▶ _TO DO_
Would you please repeat all of the data exactly, omitting the pictures?

▶ _DATA SECTION_
* * * * *
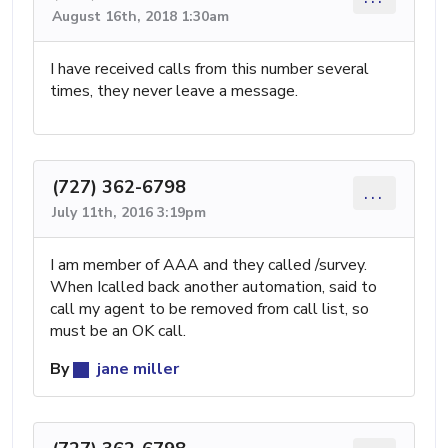
August 16th, 2018 1:30am
I have received calls from this number several
times, they never leave a message.
(727) 362-6798
...
July 11th, 2016 3:19pm
I am member of AAA and they called /survey.
When Icalled back another automation, said to
call my agent to be removed from call list, so
must be an OK call.
By
jane miller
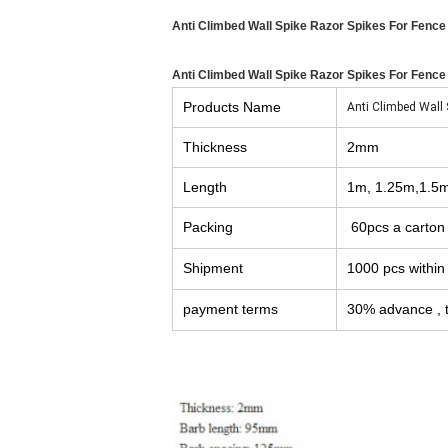
Anti Climbed Wall Spike Razor Spikes For Fence
Anti Climbed Wall Spike Razor Spikes For Fence
Products Name
Anti Climbed Wall 
Thickness
2mm
Length
1m, 1.25m,1.5
Packing
60pcs a carton
Shipment
1000 pcs within
payment terms
30% advance , t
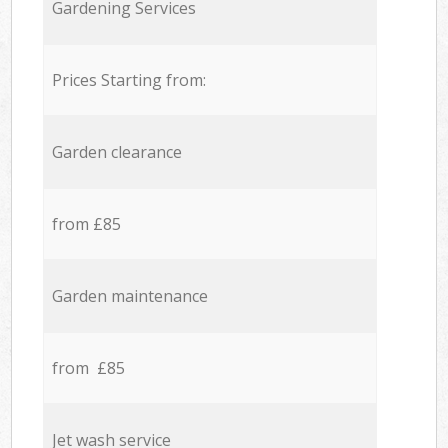
Gardening Services
Prices Starting from:
Garden clearance
from £85
Garden maintenance
from £85
Jet wash service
* * * * *
▶ _TASK RESULT_
August 16th, 2018 1:30am
I have received calls from this number several
times, they never leave a message.
(727) 362-6798
...
July 11th, 2016 3:19pm
I am member of AAA and they called /survey.
When Icalled back another automation, said to
call my agent to be removed from call list, so
must be an OK call.
By
jane miller
Anti Climbed Wall Spike Razor Spikes For Fence
Anti Climbed Wall Spike Razor Spikes For Fence
Products Name
Anti Climbed Wall 
Thickness
2mm
Length
1m, 1.25m,1.5
Packing
60pcs a carton
Shipment
1000 pcs within
payment terms
30% advance , t
Gardening Services
Prices Starting from:
Garden clearance
from £85
Garden maintenance
from £85
Jet wash service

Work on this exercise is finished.